WHAT THE TASK ASKS - Reprint all of the data below exactly as shown and skip every image.

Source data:
★ ★ ★ ★ ★

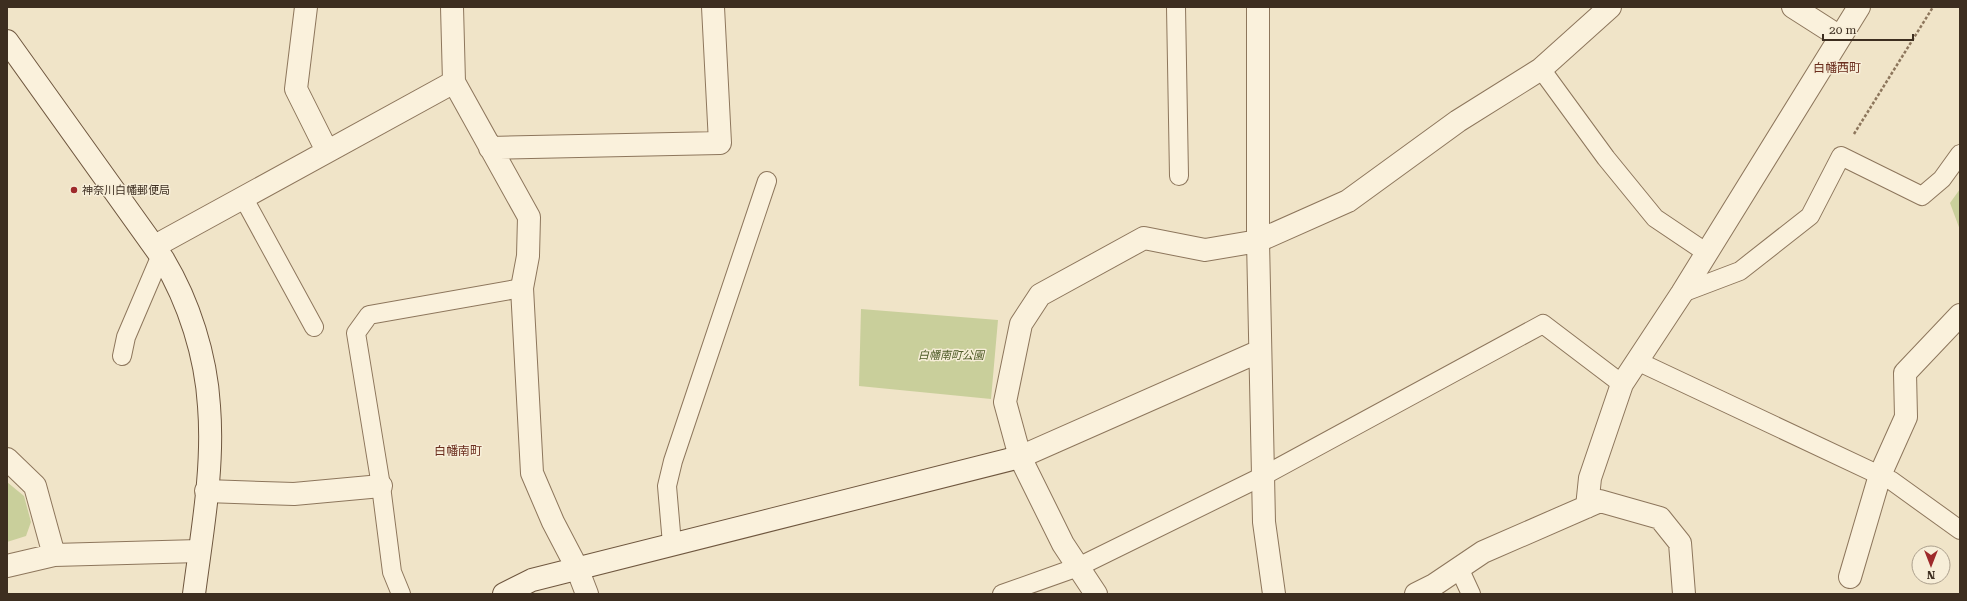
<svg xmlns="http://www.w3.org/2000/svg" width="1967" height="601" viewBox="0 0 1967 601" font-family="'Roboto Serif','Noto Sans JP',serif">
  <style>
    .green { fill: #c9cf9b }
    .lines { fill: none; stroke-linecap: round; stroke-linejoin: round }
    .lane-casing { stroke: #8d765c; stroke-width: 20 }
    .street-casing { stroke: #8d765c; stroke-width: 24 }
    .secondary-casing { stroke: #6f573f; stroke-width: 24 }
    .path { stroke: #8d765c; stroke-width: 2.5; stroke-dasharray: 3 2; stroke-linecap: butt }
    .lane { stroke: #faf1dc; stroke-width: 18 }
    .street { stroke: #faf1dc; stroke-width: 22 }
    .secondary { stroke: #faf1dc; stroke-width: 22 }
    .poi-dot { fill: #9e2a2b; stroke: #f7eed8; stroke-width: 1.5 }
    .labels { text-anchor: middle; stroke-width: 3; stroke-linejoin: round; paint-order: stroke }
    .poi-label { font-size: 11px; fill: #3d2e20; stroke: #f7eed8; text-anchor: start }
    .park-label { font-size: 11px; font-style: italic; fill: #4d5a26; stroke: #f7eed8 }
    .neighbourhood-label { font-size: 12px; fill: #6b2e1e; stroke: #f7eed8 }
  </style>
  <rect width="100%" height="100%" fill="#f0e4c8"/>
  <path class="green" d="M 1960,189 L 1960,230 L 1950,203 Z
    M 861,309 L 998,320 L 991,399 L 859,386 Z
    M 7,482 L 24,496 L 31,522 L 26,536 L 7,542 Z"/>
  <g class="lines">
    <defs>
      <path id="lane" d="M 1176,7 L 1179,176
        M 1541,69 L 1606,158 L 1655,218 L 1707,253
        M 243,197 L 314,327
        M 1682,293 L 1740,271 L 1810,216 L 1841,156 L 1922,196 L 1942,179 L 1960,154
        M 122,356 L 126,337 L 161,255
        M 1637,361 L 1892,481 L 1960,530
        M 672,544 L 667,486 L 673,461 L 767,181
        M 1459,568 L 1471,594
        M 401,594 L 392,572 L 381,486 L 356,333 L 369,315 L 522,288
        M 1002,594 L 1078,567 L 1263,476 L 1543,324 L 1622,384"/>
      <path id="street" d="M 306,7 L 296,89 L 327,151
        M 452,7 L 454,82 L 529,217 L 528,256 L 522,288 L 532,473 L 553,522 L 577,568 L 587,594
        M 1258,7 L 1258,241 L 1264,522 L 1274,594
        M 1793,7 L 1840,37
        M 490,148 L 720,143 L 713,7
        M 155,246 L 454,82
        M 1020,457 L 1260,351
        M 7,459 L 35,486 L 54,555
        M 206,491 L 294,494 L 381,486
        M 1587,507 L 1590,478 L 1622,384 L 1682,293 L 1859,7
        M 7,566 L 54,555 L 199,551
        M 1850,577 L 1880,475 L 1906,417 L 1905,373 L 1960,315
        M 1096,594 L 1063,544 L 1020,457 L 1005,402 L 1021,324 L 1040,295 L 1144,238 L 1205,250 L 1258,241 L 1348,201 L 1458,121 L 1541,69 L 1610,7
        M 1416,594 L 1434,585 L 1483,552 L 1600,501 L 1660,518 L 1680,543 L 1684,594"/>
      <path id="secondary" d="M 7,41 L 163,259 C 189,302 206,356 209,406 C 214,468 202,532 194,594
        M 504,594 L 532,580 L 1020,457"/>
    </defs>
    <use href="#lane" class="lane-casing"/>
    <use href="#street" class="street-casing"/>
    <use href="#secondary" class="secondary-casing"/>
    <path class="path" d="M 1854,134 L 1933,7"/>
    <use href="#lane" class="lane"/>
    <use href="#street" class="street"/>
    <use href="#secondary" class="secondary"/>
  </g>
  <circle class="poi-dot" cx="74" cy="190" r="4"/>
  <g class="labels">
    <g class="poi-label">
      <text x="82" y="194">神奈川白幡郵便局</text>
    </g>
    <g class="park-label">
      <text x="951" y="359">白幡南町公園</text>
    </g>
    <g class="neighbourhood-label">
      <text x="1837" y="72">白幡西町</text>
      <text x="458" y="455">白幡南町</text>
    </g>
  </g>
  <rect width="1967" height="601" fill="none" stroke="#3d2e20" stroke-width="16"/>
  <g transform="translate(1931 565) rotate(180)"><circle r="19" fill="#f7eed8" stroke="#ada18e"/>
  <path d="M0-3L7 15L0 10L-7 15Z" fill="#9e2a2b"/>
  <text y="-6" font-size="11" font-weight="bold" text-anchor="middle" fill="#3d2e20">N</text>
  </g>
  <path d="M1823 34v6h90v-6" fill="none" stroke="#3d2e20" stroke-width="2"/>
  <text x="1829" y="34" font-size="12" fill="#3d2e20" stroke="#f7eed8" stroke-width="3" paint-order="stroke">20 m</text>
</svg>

★ ★ ★ ★ ★

TASK RESULT -
<svg xmlns="http://www.w3.org/2000/svg" width="1967" height="601" viewBox="0 0 1967 601" font-family="'Roboto Serif','Noto Sans JP',serif">
  <style>
    .green { fill: #c9cf9b }
    .lines { fill: none; stroke-linecap: round; stroke-linejoin: round }
    .lane-casing { stroke: #8d765c; stroke-width: 20 }
    .street-casing { stroke: #8d765c; stroke-width: 24 }
    .secondary-casing { stroke: #6f573f; stroke-width: 24 }
    .path { stroke: #8d765c; stroke-width: 2.5; stroke-dasharray: 3 2; stroke-linecap: butt }
    .lane { stroke: #faf1dc; stroke-width: 18 }
    .street { stroke: #faf1dc; stroke-width: 22 }
    .secondary { stroke: #faf1dc; stroke-width: 22 }
    .poi-dot { fill: #9e2a2b; stroke: #f7eed8; stroke-width: 1.5 }
    .labels { text-anchor: middle; stroke-width: 3; stroke-linejoin: round; paint-order: stroke }
    .poi-label { font-size: 11px; fill: #3d2e20; stroke: #f7eed8; text-anchor: start }
    .park-label { font-size: 11px; font-style: italic; fill: #4d5a26; stroke: #f7eed8 }
    .neighbourhood-label { font-size: 12px; fill: #6b2e1e; stroke: #f7eed8 }
  </style>
  <rect width="100%" height="100%" fill="#f0e4c8"/>
  <path class="green" d="M 1960,189 L 1960,230 L 1950,203 Z
    M 861,309 L 998,320 L 991,399 L 859,386 Z
    M 7,482 L 24,496 L 31,522 L 26,536 L 7,542 Z"/>
  <g class="lines">
    <defs>
      <path id="lane" d="M 1176,7 L 1179,176
        M 1541,69 L 1606,158 L 1655,218 L 1707,253
        M 243,197 L 314,327
        M 1682,293 L 1740,271 L 1810,216 L 1841,156 L 1922,196 L 1942,179 L 1960,154
        M 122,356 L 126,337 L 161,255
        M 1637,361 L 1892,481 L 1960,530
        M 672,544 L 667,486 L 673,461 L 767,181
        M 1459,568 L 1471,594
        M 401,594 L 392,572 L 381,486 L 356,333 L 369,315 L 522,288
        M 1002,594 L 1078,567 L 1263,476 L 1543,324 L 1622,384"/>
      <path id="street" d="M 306,7 L 296,89 L 327,151
        M 452,7 L 454,82 L 529,217 L 528,256 L 522,288 L 532,473 L 553,522 L 577,568 L 587,594
        M 1258,7 L 1258,241 L 1264,522 L 1274,594
        M 1793,7 L 1840,37
        M 490,148 L 720,143 L 713,7
        M 155,246 L 454,82
        M 1020,457 L 1260,351
        M 7,459 L 35,486 L 54,555
        M 206,491 L 294,494 L 381,486
        M 1587,507 L 1590,478 L 1622,384 L 1682,293 L 1859,7
        M 7,566 L 54,555 L 199,551
        M 1850,577 L 1880,475 L 1906,417 L 1905,373 L 1960,315
        M 1096,594 L 1063,544 L 1020,457 L 1005,402 L 1021,324 L 1040,295 L 1144,238 L 1205,250 L 1258,241 L 1348,201 L 1458,121 L 1541,69 L 1610,7
        M 1416,594 L 1434,585 L 1483,552 L 1600,501 L 1660,518 L 1680,543 L 1684,594"/>
      <path id="secondary" d="M 7,41 L 163,259 C 189,302 206,356 209,406 C 214,468 202,532 194,594
        M 504,594 L 532,580 L 1020,457"/>
    </defs>
    <use href="#lane" class="lane-casing"/>
    <use href="#street" class="street-casing"/>
    <use href="#secondary" class="secondary-casing"/>
    <path class="path" d="M 1854,134 L 1933,7"/>
    <use href="#lane" class="lane"/>
    <use href="#street" class="street"/>
    <use href="#secondary" class="secondary"/>
  </g>
  <circle class="poi-dot" cx="74" cy="190" r="4"/>
  <g class="labels">
    <g class="poi-label">
      <text x="82" y="194">神奈川白幡郵便局</text>
    </g>
    <g class="park-label">
      <text x="951" y="359">白幡南町公園</text>
    </g>
    <g class="neighbourhood-label">
      <text x="1837" y="72">白幡西町</text>
      <text x="458" y="455">白幡南町</text>
    </g>
  </g>
  <rect width="1967" height="601" fill="none" stroke="#3d2e20" stroke-width="16"/>
  <g transform="translate(1931 565) rotate(180)"><circle r="19" fill="#f7eed8" stroke="#ada18e"/>
  <path d="M0-3L7 15L0 10L-7 15Z" fill="#9e2a2b"/>
  <text y="-6" font-size="11" font-weight="bold" text-anchor="middle" fill="#3d2e20">N</text>
  </g>
  <path d="M1823 34v6h90v-6" fill="none" stroke="#3d2e20" stroke-width="2"/>
  <text x="1829" y="34" font-size="12" fill="#3d2e20" stroke="#f7eed8" stroke-width="3" paint-order="stroke">20 m</text>
</svg>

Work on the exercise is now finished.